Il sestante (in lat. sextans) era una moneta in bronzo emessa durante la Repubblica romana. La moneta valeva un sesto dell'asse, cioè 2 once, tanto da esser caratterizzata da due globuli che ne indicavano, numericamente, il valore legale.
Il mio amico F. A. ne ha trovata una, qualche anno fa, in territorio di Capracotta, grazie a un comune metal detector, ad appena una decina di centimetri dal suolo. Non è tanto la moneta in sé a destare il mio interesse, men che meno il valore commerciale o numismatico, piuttosto il luogo preciso del rinvenimento: l'ex monastero di S. Giovanni Capraro, proprio a due passi dall'acquasantiera, dal pozzo e dalle mura perimetrali di quell'antico presidio benedettino. E che, a questo punto, forse esisteva ben prima che si diffondesse la regola di san Benedetto da Norcia (480-547).
Che la moneta fosse a poca profondità dalla superficie del terreno lo si può spiegare col fatto che, riposando esattamente sulla cresta di Monte Capraro, gli agenti atmosferici hanno via via sciolto il fango soprastante piuttosto che accumularlo, come invece sarebbe accaduto a valle. Tuttavia, la moneta era interamente ricoperta da una spessa patina e soltanto dopo una lunga pulizia sono emerse le effigi e la scritta.
Il sestante in questione, infatti, è del tipo più comune, con la testa di Mercurio al dritto e la prora di una galera al rovescio, e l'inequivocabile dicitura ROMA che, cronologicamente, lo inquadra fra il 217 e il 211 a.C. Questa moneta era diffusa in molte città dell'Italia centrale, il che porta a pensare che Capracotta, sul finire del III secolo a.C., stava completando il suo processo di romanizzazione, che sarà definitivo allorquando, una manciata di anni dopo, un rito apotropaico di devotio assegnerà un nome a quelle aspre alture: Capræ Cottæ, le capre di Gaio Cotta.

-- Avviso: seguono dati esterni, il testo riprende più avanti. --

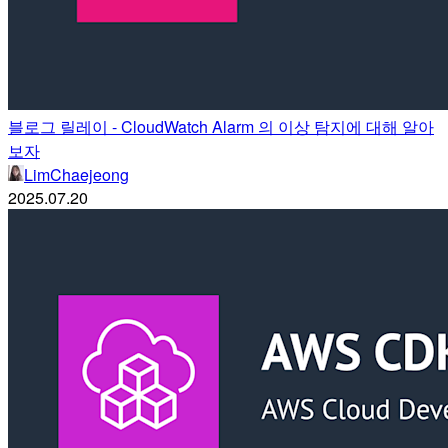
블로그 릴레이 - CloudWatch Alarm 의 이상 탐지에 대해 알아
보자
LimChaejeong
2025.07.20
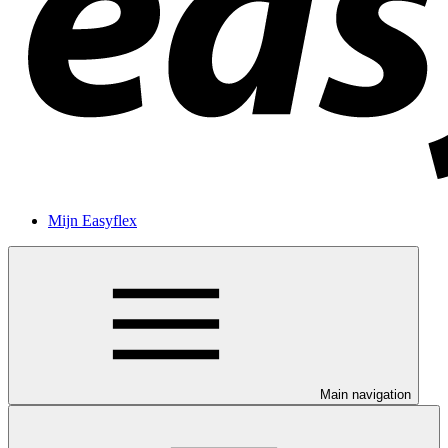
Mijn Easyflex
Main navigation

Ma veniamo alla questione del monastero, la cui presenza è attestata poco dopo l'anno Mille grazie al Registrum Petri Diaconi conservato a Montecassino e, a cascata, grazie a una serie di cause e donazioni che investirono tutti i presìdi religiosi a quel tempo attivi sulla dorsale del Capraro: la Chiesa di S. Nicola di Vallesorda, la Chiesa dei SS. Simone, Giuda e Lucia, fino alla Chiesa di S. Giovanni oggi in territorio di San Pietro Avellana e ad altre badie di cui s'è totalmente persa memoria: la Chiesa di S. Lorenzo, la Chiesa di S. Pietro della Serra, la Chiesa di S. Angelo, la Chiesa di S. Stefano e la Chiesa di S. Martino.
Il ritrovamento di un sestante romano all'imbocco del nostro monastero potrebbe allora rafforzare la mia ipotesi secondo cui la piccola badia di S. Giovanni Capraro sorgesse su una precedente struttura di epoca romana, non per forza di tipo religioso. Lì stava forse un posto di guardia o - e qui entriamo nella parte più avvincente della faccenda - lì era eretta quella «columna marmorea, que finis fuit de jam dicto comitato Ysernino», menzionata in un manoscritto dell'anno 964: quella colonna marmorea che, ben prima dei Longobardi, segnava il termine del territorio d'Isernia. Dissolto l'Impero romano, i benedettini non fecero altro che sostituire il pilastro, simbolo della Roma pagana, con un cenobio religioso che mandasse in deliquio le divinità romane e che effettivamente conobbe l'apogeo soltanto tra l'XI e il XII secolo.
Può, allora, una semplice moneta di bronzo raccontare una storia lunga oltre due millenni, coinvolgere tanti elementi (storici, religiosi, politici, architettonici) i quali, legati assieme, riescono a spiegare la Capracotta attuale?